В то же время я через свое увлечение «Князем Игорем» почувствовал связь той древней домонгольской России к издавна милой моему сердцу Европе. Сколько нам вдалбливали в голову, что удельная Русь не имела ничего общего со строем феодального средневековья Запада. Я принимал это на веру, и для меня русские князья с их дружинами были чем-то совершенно противоположным «моим» баронам, «моим» рыцарям. Древние русские люди представлялись мне какими-то дикарями или они казались мне темными, жалкими рабами кочевников, а вовсе не гордыми и благородными властителями. И как раз в опере Бородина противопоставлен с удивительной убедительностью мир европейский, христианский и мир азиатский, и как ни красочно и поэтично выражен этот последний, все же чувствуется, насколько ближе к сердцу самого композитора (несмотря на его монгольское происхождение) этот мир христианской восточной Европы, нежели мир степных язычников. Я вполне сочувствовал князю Игорю, нарушающему клятву, данную хану, и предпочитающему уйти от всех сладострастных соблазнов, от сказочных красавиц-невольниц, от всей пряной роскоши ханского двора, чтобы вернуться к родным теремам, к чуть печальной, но сколь милой скромнице-княгине.
Я здесь упоминаю лишь вскользь о своих тогдашних чувствах, навеянных слушанием «Князя Игоря». Слова вообще слишком все определяют и отдают рассудочностью, на самом же деле то, что я тогда испытывал, было чем-то свободным, непосредственным и необычайно сильным. Я впитывал в себя стихию этой новой для меня музыки, не отдавая себе тут же отчета в том, что она для меня значит и какую со временем я извлеку из нее для себя пользу. О, какое это было счастливое время! Как вообще счастлив человек, когда, обладая всеми силами молодости, он приобщается к чему-то, в чем он узнает нечто чудесно близкое своей душе, нечто издавна вожделенное и что должно его вывести на большой простор, беспредельно расширить его горизонт.

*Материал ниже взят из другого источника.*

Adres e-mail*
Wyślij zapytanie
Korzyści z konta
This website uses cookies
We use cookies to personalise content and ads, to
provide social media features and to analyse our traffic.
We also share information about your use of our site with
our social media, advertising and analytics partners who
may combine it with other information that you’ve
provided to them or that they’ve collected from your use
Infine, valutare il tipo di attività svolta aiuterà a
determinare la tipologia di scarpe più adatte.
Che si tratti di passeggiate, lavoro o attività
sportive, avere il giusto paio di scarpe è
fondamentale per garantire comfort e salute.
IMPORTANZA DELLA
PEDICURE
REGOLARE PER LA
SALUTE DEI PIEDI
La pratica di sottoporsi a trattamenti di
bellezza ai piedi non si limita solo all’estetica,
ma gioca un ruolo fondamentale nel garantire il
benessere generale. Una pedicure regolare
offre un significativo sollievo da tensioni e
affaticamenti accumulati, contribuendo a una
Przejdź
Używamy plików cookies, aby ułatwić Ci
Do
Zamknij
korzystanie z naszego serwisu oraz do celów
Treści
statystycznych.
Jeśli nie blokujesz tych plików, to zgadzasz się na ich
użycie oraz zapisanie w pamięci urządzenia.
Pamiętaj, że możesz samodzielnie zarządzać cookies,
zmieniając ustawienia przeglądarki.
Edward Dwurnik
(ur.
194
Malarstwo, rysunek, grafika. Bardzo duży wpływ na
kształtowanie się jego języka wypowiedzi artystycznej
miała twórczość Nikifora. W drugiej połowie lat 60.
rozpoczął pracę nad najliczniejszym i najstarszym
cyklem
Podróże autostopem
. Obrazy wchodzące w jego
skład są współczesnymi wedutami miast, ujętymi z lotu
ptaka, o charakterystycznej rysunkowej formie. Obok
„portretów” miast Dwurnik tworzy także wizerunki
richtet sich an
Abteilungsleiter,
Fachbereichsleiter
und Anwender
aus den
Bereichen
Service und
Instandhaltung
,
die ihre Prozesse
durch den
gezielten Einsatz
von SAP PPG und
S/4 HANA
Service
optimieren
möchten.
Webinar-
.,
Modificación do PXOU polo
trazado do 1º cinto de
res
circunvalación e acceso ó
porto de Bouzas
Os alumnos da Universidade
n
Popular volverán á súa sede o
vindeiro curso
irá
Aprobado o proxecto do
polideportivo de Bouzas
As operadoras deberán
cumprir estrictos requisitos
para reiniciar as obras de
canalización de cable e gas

После бурного увлечения «Спящей красавицей» я с особым нетерпением ожидал премьеру новой оперы Чайковского. О ней задолго до спектакля ходили разноречивые слухи. Премьера эта назначена была уже в ноябре, но с исполнителем главной роли, с Н. Н. Фигнером, для которого была собственно и заказана опера, случилось несчастье (он сломал себе ключицу), вследствие чего пришлось отложить премьеру на несколько недель. Но Фигнер поправился, и на афишах появилась ожиданная дата.

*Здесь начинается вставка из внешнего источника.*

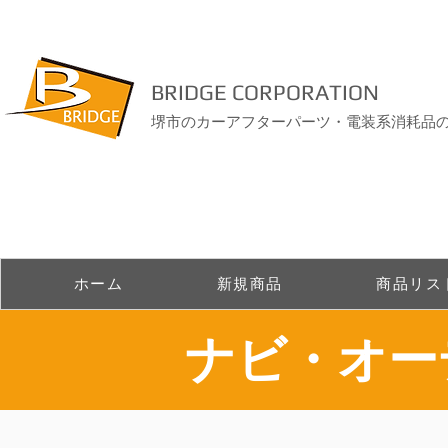
BRIDGE CORPORATION
堺市のカーアフターパーツ・電装系消耗品
ホーム
新規商品
商品リス
​ナビ・オ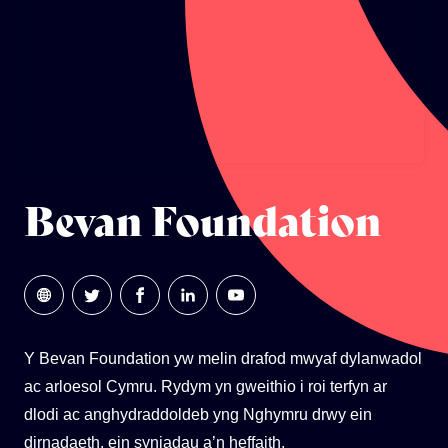
ECOSYSTEM CYLLID
LLYSGENHADON HINSAWDD IEUENCTID
YSGOLION
Bevan Foundation
Y Bevan Foundation yw melin drafod mwyaf dylanwadol
ac arloesol Cymru. Rydym yn gweithio i roi terfyn ar
dlodi ac anghydraddoldeb yng Nghymru drwy ein
dirnadaeth, ein syniadau a’n heffaith.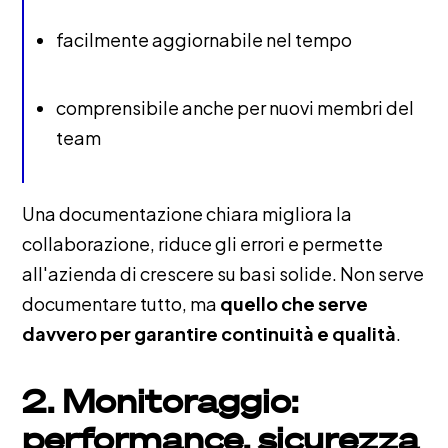
facilmente aggiornabile nel tempo
comprensibile anche per nuovi membri del
team
Una documentazione chiara migliora la
collaborazione, riduce gli errori e permette
all'azienda di crescere su basi solide. Non serve
documentare tutto, ma
quello che serve
davvero per garantire continuità e qualità
.
2. Monitoraggio:
performance, sicurezza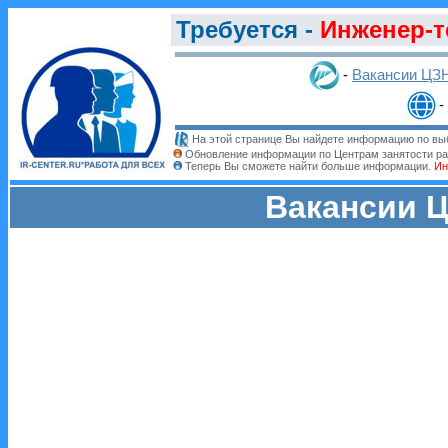
Требуется -
Инженер-т
-
Вакансии ЦЗ
На этой странице Вы найдете информацию по выб
Обновление информации по Центрам занятости ра
Теперь Вы сможете найти больше информации.
Ин
Вакансии Ц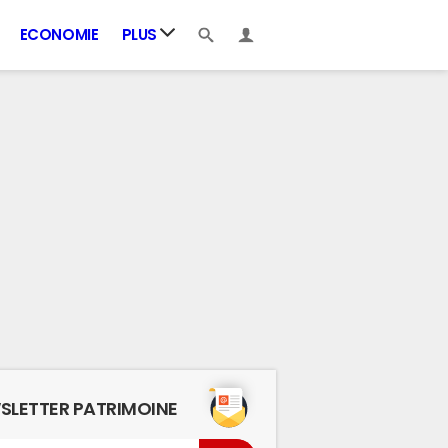
ECONOMIE
PLUS
SLETTER PATRIMOINE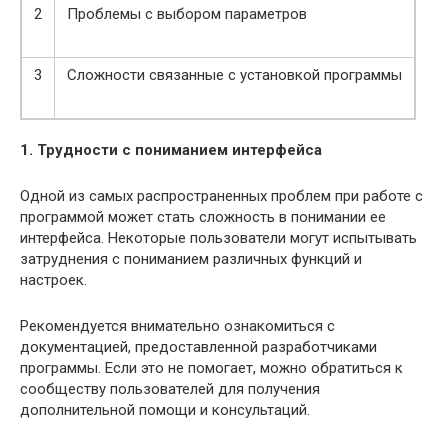
2
Проблемы с выбором параметров
3
Сложности связанные с установкой программы
1. Трудности с пониманием интерфейса
Одной из самых распространенных проблем при работе с
программой может стать сложность в понимании ее
интерфейса. Некоторые пользователи могут испытывать
затруднения с пониманием различных функций и
настроек.
Рекомендуется внимательно ознакомиться с
документацией, предоставленной разработчиками
программы. Если это не помогает, можно обратиться к
сообществу пользователей для получения
дополнительной помощи и консультаций.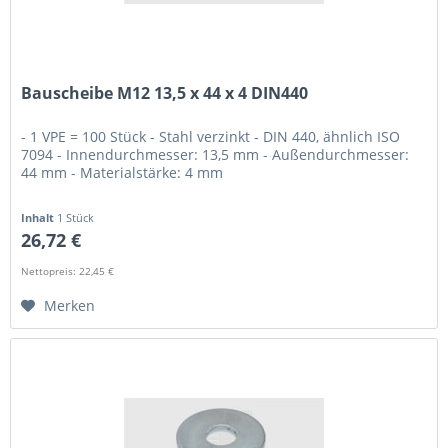
Bauscheibe M12 13,5 x 44 x 4 DIN440
- 1 VPE = 100 Stück - Stahl verzinkt - DIN 440, ähnlich ISO
7094 - Innendurchmesser: 13,5 mm - Außendurchmesser:
44 mm - Materialstärke: 4 mm
Inhalt
1 Stück
26,72 €
Nettopreis: 22,45 €
Merken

Билетом я обзавелся заблаговременно, да и все прочие друзья должны были быть в этот вечер в театре. Рядом со мной сидел Валечка, поближе к оркестру Дима Философов и Сережа Дягилев, за нами оба Сомовы, где-то обретался Митя Пыпин и Пафка Коребут. В первых же рядах, по соседству с братьями Стасовыми, восседал дядя Миша Кавос, а также его приятель Анатолий Половцев. За день или за два Пыпин раздобыл, прямо от издателя, не поступивший еще в продажу клавир, но, проиграв музыку дома, он остался недоволен ею, и, придя вечером ко мне, даже всю оперу в целом охаял, делая исключение только для арии Лизы на Зимней Канавке («Ночью и днем»), «Это еще туда-сюда, — конфузясь бормотал милый Митя, — а остальное все повторение уже слышанного; да и чего еще от Чайковского ожидать, он исписался, выдохся, он повторяется!» То же твердили большинство причастных к музыке людей как в Петербурге, так и в Москве. Такое брюзжанье всегда сопровождает творческий путь выдающегося, а тем паче гениального художника — пока он не займет прочного места на Парнасе. Культ же Чайковского только еще начинался, и даже сам композитор не давал себе полного отчета, до чего он нужен своему народу, какое огромное значение он для него имеет. В передовых музыкальных кругах Чайковскому вредило то, что он оказался как-то в стороне от «кучки», а серьезные ценители уже тогда превыше всего ставили «кучкистов» и считали своим долгом относиться к Чайковскому как к какому-то отщепенцу, к мастеру, слишком зависящему от Запада. Это отношение унаследовало от них большинство французских музыкантов, пребывающих в полном непонимании того, что составляет самую суть музыки Чайковского.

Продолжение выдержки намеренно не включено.